Sometimes, at night, I get cravings for something savoury to nibble on. A packet of Salt 'n' Shake crisps will usually do the trick but sometimes, more drastic measures are needed.
Times like these, I'll crack out a piece of pork belly from the fridge (yes, I do always have one in there) and I'll roast it using the method in my recipe here.
I'll change the seasoning depending on my fancy and what's in my cupboard - caraway and thyme, maple syrup and paprika, pomegranate molasses and ras el hanout, miso and shiso sprinkles, honey and black pepper, or just soy, ginger and garlic.
And then I'll chop the crisp yet wibbly pork belly into fat chunks, fling them into a bowl and chomp away on the piggy morsels as if they were popcorn or peanuts, but oh so much better.
Making it takes a little while, but it's worth the wait. Pork heaven. Pork bliss.
Talking of pork bliss, I'm one of the judges for Pork Off 2011. "What's that?" I hear you cry.
Pork Off 2011 is a challenge to create the porkiest dish imagineable and to write about it or blog it by Thursday 30 June 2011 with a link to the official Pork Off website http://porkoff2011.weebly.com/.
The best porkmeisters will be invited to recreate their dishes for the judges at the final Pork Off to be held at Galoupet in London at a date to be arranged, for a prize yet to be announced but undoubtedly glamourous.
Rules of entry and the form to sign up to Pork Off 2011 are here - please enter so I may feed my greedy pork-loving face on your ingenuity. If you do take part and you're on Twitter, use the hashtag #porkoff2011 so everyone can follow the fun.
Let the porking begin ...
@Sasa - I still eat the crisps while waiting for the pork. Knowing that goodness is coming quiets the hunger just long enough :)
Ummmm, sorry, got a little bit excited there.

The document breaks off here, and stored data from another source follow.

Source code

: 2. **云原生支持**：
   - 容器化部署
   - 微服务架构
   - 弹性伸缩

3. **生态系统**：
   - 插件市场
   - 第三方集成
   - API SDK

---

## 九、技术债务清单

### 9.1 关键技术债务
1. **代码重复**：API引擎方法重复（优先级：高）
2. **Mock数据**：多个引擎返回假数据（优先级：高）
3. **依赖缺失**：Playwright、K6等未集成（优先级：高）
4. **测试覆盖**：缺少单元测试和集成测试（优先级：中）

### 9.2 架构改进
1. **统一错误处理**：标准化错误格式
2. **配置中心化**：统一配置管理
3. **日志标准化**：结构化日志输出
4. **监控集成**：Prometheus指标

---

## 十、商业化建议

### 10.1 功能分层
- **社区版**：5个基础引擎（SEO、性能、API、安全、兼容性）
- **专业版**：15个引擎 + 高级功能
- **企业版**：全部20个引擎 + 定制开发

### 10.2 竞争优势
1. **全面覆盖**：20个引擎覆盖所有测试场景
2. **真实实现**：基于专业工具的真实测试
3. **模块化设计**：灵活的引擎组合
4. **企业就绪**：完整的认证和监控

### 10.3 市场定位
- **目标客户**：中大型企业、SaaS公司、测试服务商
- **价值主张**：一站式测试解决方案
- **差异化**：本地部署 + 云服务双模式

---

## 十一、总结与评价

I love that pork belly is meemalee staple. Such a common-sense idea when you think about it. And I think about it (food in general, and pork in particular) a lot.
Loving the seasonings you use there too,necessity is the mother of invention, miso & shiso and maple syrup & paprika in particular would work so well. The thought of that (and the pictures) have started my mouth a-watering. And I've just finished a full plate of Vietnamese bun (pork, naturally).
@Pavel - Bring the pork!
@the Grubworm - It's ok, we're all a little bit excited about this!
I just went to City Caphe because of you and Catty.
Do love the fact that you have a pork belly in your fridge... Very impressed .....
@Katy Salter - Ha, I'm too gluttonous to do sensual ;p
@Lisa - I love your variation!
@Mister Truffle - Excellent! And note the extension of the deadline to the end of June!